Discussing the nature of the terror threat, Mr Hinds makes clear that he has concerns that Right-wing extremism in Britain is on the arise.

“There has been a growth in extreme Right-wing terrorism,” he says. “More young people coming on to the Prevent program have an extreme Right-wing mindset.”

But he goes on: “Islamist extremism terrorism, though, remains a potent threat. And we also have quite a few people who you might describe as having a sort of mixed or unclear or unstable mindset.

“Sometimes [they are] looking at flirting with different ideologies, different groups, sometimes apparently mutually exclusive – very, very different types of ideology.”

The Prevent program, which is aimed at stopping mainly young people becoming radicalised, has been criticised in some quarters. It is under a government-ordered review, with calls for everything from significant refinements to a total overhaul of approach being heard in the public debate.

But Mr Hinds defends its achievements. “What people don’t see and can’t see is all the success stories of Prevent,” he says, noting the “big scale” operation it has become.

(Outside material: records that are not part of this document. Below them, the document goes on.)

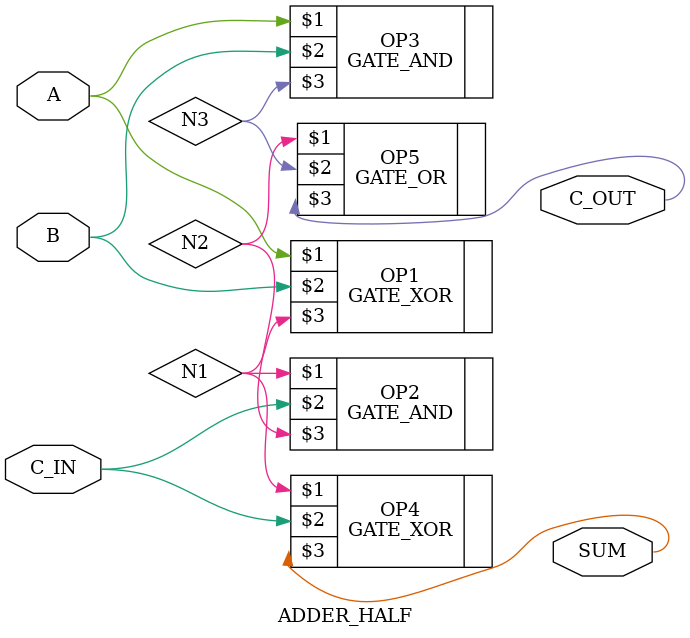
<source format=sv>
module ADDER_HALF(
	input A,
	input B,
	input C_IN,
	output SUM,
	output C_OUT);

	logic N1, N2, N3;
	
	GATE_XOR OP1(A, B, N1);
	GATE_AND OP2(N1, C_IN, N2);
	GATE_AND OP3(A, B, N3);
	GATE_XOR OP4(N1, C_IN, SUM);
	GATE_OR OP5(N2, N3, C_OUT);
	
endmodule: ADDER_HALF
</source>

Before the interview ends, there is time for one more topic: Afghanistan. The situation in Kabul has largely dropped off the UK front pages since the West’s troubled withdrawal in August.

Yet with the Taliban now back in charge two decades after being forced out after the September 2001 attacks, what risk to the UK now exists?

“We have to see obviously what happens in Afghanistan in the future,” Mr Hinds says, offering a final note of caution.

“Clearly, it has been a source of huge, huge risk in the past and we need to be vigilant about that into the future.”